Computer simulation of virtual cathode oscillations

Abstract

The dynamics of relativistic electron beam and the oscillations of the virtual cathode in the vircator (virtual cathode oscillator) have been investigated by electrostatic particle-in-cell computer simulations. A specially developed PIC (particle-in-cell) computer code is employed in this study. In the diode region, cathode to anode, the solid electron beam is modeled by one-dimensional sheets for simplicity. In the drift tube region the potential at the center line is obtained by solving the Poisson’s equation analytically in the radial direction and via PIC simulation in the axial direction. The electron beam in the drift tube region is modeled as a solid and uniform beam of constant radius equal to the cathode radius.

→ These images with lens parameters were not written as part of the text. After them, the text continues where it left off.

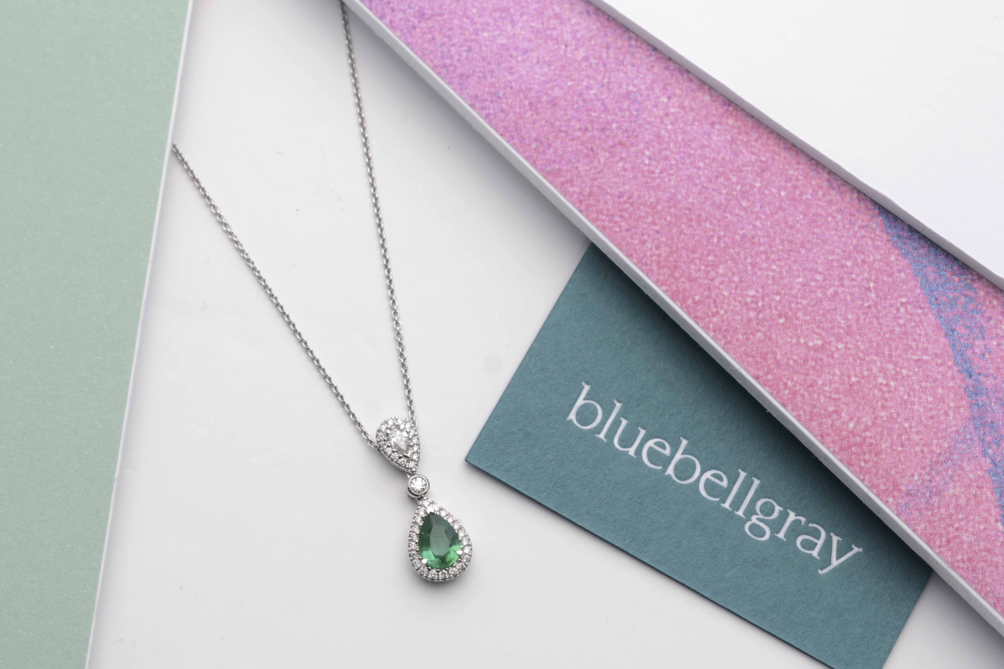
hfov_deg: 15.2
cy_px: 334
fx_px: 3765
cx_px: 502
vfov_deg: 10.2
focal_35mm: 135
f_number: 4
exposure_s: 1/500
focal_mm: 135
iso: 200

The simulation results show that the potential minimum in the drift tube region oscillates at broad-band frequencies. The injected electron beam in the diode region is found to be modulated by the bunched reflex electrons. The oscillation frequency of the potential minimum in the drift tube region is found to have strong dependence on the transit time of the electrons between the real cathode and the virtual cathode, and it scales inversely proportional to the cathode to anode distance. The effect of applied voltage, injected current, cathode-to-anode distance, and beam radius on the oscillation frequency has also been studied. The results are compared with predictions of theoretical and empirical formulas. The potential minimum is found to oscillate at a single constant frequency when the reflected electrons are not allowed to enter the diode region.